The final six contestants have the $250,000 prize money and instant fame within their reach, but it’s their talent that will make the season’s finale one of the most incredible finishes in So You Think You Can Dance history. — Jed Dreben
From Viennese waltz to hip-hop, here’s how it all went down:
Mark Kanemura and his new partner Courtney Galiano looked quite good together as they kicked things off with a Viennese Waltz to American Idol winner David Cook‘s “The Time of My Life.” By the way they gracefully glided around the moonlit dance floor, it was clear that these two had a connection. Shankman said it was a good start to the show and that they were “really beautiful” together. For their second dance, they worked with the always-innovative Sonya Tayeh for a wicked jazz routine that had Courtney looking like a member of the Pussycat Dolls in her most scandalous outfit to date. Set to the hypnotic “The Garden” by Mirah, the new pair had a thoroughly satisfied Shankman said it was “sick!” (in a good way).
Together again, former partners Katee Shean and Joshua Allen were given another chance to shine — and it couldn’t have come at a better time or with a better choreographer — as they jumped into Tyce Diorio‘s contemporary number. Shankman said was “was the best piece Diorio has done all season,” and even more so thanks to Katee and Joshua, “by far two of the most exciting dancers that have ever graced” the SYTYCD stage. In fact, the three working together were “the holy trinity” of the season, Shankman said. For their second dance, they both stripped down to get down in an epic pase doble that set the room on fire. Screaming, judge Mary Murphy called the pair, “true magic on stage.”

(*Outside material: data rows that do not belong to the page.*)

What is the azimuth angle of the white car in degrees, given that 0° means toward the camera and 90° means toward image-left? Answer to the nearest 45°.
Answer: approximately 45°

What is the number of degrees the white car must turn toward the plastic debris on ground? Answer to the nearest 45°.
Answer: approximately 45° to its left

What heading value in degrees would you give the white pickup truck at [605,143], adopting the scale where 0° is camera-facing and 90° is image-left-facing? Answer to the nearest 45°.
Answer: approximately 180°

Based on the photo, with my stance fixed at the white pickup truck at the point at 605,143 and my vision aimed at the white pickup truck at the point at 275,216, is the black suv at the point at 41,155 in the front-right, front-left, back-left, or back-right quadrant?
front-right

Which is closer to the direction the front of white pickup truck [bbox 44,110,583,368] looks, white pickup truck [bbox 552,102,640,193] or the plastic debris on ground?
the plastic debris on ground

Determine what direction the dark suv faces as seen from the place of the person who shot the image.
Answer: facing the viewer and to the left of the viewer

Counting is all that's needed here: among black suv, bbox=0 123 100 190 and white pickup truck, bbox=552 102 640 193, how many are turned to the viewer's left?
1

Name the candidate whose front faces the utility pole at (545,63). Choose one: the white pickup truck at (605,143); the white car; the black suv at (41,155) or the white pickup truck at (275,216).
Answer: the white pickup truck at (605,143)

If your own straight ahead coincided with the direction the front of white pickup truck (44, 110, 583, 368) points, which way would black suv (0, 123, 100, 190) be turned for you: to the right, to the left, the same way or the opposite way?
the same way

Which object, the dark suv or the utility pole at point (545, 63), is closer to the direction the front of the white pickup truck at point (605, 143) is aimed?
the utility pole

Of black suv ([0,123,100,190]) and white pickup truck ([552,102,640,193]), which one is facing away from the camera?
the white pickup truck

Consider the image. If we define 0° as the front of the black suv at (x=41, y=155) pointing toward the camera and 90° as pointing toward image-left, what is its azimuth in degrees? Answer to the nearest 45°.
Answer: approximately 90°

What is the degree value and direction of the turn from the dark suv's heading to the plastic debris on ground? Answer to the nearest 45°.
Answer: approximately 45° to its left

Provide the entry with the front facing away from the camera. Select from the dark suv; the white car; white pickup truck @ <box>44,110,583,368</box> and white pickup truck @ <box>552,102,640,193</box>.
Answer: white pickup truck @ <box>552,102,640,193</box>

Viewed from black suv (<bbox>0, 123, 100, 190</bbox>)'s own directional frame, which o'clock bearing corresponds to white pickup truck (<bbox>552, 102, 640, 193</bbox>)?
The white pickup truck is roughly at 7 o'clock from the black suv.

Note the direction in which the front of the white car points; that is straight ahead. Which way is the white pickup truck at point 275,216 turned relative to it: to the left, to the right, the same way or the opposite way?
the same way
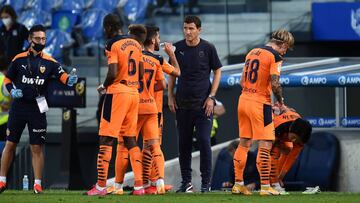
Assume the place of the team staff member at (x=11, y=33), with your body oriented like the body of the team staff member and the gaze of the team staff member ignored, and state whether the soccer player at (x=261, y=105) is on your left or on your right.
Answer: on your left

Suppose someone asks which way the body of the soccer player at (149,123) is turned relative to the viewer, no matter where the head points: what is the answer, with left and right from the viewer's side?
facing away from the viewer and to the right of the viewer

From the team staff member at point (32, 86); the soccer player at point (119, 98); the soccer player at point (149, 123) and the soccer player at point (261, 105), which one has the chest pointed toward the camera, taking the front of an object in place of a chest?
the team staff member

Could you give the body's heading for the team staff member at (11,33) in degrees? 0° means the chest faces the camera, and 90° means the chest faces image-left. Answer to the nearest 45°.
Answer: approximately 45°

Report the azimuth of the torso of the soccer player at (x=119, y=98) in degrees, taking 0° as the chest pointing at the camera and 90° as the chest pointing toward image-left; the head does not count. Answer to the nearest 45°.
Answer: approximately 135°

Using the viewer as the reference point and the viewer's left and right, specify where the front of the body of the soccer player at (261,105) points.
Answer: facing away from the viewer and to the right of the viewer

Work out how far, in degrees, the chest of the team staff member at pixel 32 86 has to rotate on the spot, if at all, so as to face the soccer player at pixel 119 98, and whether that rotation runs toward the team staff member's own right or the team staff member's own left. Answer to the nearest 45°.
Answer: approximately 45° to the team staff member's own left

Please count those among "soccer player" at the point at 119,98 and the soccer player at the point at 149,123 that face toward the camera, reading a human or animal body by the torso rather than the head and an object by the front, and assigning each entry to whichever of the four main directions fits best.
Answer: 0

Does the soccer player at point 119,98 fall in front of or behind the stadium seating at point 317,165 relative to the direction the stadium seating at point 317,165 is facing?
in front
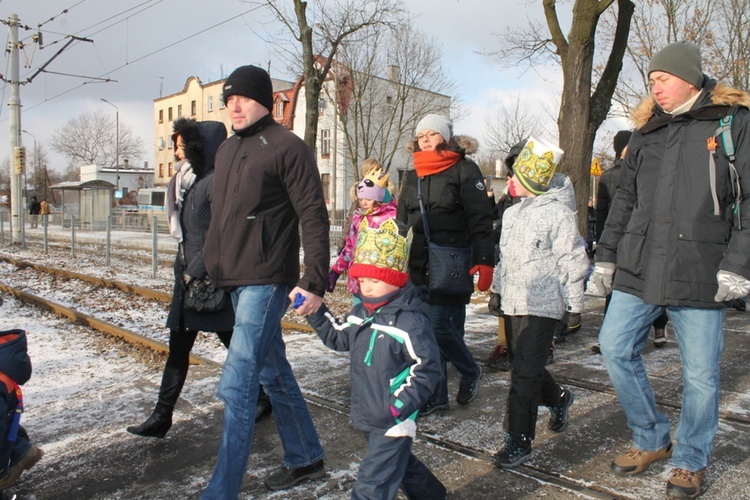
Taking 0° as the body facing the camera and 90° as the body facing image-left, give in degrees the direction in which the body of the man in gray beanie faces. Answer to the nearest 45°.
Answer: approximately 45°

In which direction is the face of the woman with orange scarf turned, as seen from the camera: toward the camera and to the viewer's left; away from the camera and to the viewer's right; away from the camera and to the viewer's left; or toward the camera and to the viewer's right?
toward the camera and to the viewer's left

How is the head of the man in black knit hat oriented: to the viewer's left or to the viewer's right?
to the viewer's left

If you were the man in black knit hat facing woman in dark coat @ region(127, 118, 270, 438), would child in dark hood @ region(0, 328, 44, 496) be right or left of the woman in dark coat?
left

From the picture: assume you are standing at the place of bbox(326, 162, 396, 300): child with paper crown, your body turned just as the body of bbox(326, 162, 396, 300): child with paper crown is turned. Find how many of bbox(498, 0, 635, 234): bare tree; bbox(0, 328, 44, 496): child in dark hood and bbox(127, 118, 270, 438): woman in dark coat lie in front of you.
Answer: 2

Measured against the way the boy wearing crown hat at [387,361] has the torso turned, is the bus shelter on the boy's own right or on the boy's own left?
on the boy's own right

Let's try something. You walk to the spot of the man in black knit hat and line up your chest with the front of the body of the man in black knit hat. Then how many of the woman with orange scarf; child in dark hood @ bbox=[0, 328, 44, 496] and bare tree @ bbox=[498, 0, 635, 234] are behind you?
2

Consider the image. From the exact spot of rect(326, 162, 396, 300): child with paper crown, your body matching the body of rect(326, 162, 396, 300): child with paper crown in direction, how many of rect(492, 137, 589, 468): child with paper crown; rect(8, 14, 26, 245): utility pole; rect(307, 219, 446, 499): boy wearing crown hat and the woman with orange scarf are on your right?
1

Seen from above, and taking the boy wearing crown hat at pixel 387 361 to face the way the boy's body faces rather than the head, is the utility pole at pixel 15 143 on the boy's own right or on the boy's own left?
on the boy's own right

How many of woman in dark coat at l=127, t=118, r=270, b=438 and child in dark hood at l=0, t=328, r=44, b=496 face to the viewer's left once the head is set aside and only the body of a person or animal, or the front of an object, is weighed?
2

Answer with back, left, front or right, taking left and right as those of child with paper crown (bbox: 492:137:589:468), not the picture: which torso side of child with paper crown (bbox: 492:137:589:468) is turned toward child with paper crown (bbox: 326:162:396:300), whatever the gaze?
right

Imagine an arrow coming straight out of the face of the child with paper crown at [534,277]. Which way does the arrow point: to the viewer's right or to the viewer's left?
to the viewer's left

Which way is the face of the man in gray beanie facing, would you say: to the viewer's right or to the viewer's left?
to the viewer's left

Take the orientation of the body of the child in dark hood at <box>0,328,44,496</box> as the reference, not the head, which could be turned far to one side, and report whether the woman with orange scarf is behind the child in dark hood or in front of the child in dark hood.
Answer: behind

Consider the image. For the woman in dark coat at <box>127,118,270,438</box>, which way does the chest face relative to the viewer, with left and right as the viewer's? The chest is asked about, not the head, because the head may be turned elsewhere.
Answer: facing to the left of the viewer

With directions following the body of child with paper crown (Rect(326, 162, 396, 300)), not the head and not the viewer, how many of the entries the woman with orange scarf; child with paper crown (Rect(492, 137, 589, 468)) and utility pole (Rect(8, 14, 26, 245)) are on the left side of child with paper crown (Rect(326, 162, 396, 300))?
2

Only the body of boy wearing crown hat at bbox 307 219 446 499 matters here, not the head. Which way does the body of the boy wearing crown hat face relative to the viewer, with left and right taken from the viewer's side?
facing the viewer and to the left of the viewer

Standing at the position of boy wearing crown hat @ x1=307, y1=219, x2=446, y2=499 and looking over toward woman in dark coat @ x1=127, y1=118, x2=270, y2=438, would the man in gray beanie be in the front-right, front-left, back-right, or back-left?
back-right
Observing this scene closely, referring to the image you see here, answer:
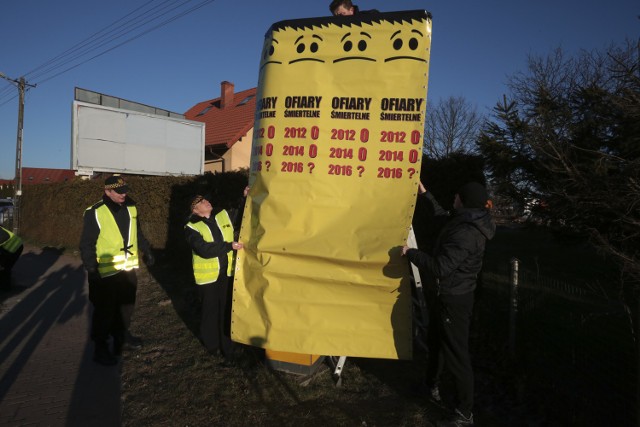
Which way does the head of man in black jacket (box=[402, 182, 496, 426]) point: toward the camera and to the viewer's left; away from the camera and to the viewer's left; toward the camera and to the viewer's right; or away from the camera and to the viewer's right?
away from the camera and to the viewer's left

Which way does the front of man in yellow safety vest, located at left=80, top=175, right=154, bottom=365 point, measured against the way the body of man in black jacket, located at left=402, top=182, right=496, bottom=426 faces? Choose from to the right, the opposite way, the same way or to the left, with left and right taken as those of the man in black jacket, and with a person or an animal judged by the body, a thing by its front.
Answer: the opposite way

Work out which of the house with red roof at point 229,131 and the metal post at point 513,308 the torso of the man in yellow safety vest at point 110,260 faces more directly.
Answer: the metal post

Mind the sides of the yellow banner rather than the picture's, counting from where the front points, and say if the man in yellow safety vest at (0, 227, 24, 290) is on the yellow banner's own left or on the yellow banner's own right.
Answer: on the yellow banner's own right

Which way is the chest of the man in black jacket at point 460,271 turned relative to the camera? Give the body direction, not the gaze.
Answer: to the viewer's left

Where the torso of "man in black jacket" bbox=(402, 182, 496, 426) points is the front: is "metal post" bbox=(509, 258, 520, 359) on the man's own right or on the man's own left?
on the man's own right

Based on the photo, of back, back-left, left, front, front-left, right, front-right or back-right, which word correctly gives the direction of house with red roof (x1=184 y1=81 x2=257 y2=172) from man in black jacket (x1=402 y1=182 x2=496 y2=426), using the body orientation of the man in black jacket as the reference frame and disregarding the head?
front-right

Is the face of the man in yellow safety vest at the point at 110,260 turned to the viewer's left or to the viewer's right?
to the viewer's right

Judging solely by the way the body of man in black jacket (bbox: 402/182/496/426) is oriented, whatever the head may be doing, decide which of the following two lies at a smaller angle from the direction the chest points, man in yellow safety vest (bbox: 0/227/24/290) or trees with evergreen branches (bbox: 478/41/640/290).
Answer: the man in yellow safety vest

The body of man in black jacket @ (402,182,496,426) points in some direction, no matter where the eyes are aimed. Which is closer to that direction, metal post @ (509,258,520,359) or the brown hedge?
the brown hedge
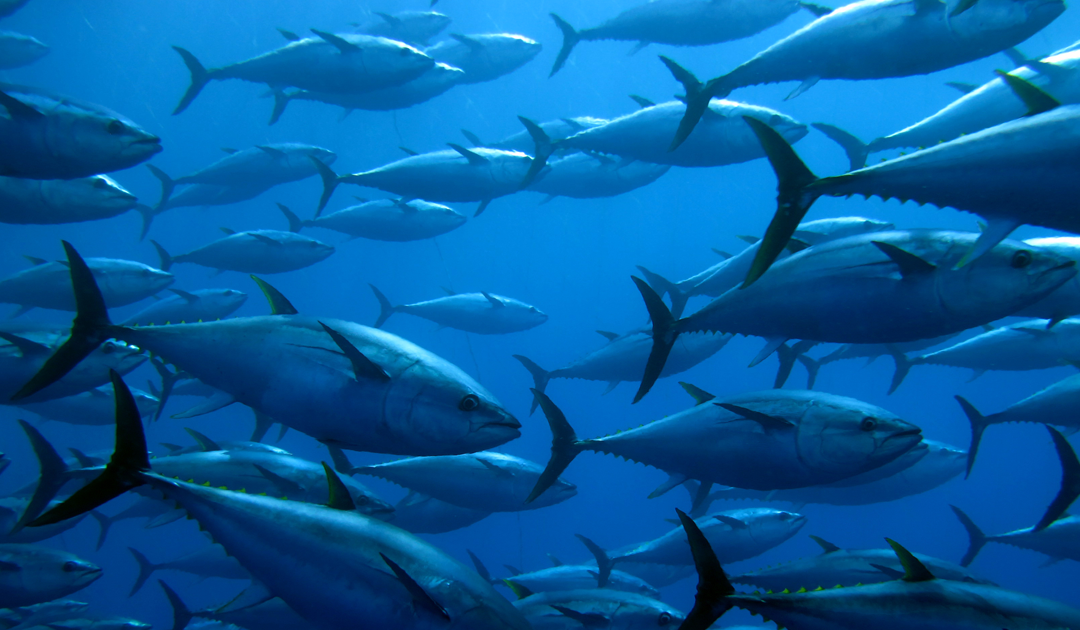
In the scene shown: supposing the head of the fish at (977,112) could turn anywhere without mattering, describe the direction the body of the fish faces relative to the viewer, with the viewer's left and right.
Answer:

The last of the perfect six to go were the team of Stephen ‘Twitch’ Boss and Chelsie Hightower. Their opener, a snappy mambo, gave Latin dancer Hightower a chance to shake, rattle and roll and left her partner with nothing to do but hold on for dear life. The judges gave Twitch props for hanging in there — despite lacking formal training — and said that the smoke generated by her hips left little else to be seen. Hoping to leap back into the competition with their last dance of the night, these two now moved into Twitch’s element with a hip-hop routine choreographed by the imaginative team of Tabitha and Napoleon Dumo. Set to an orchestral version of Janet Jackson‘s “Control,” it did what it had to do, which was to wow the judges across the panel. Mary called it simply “unbelievable.”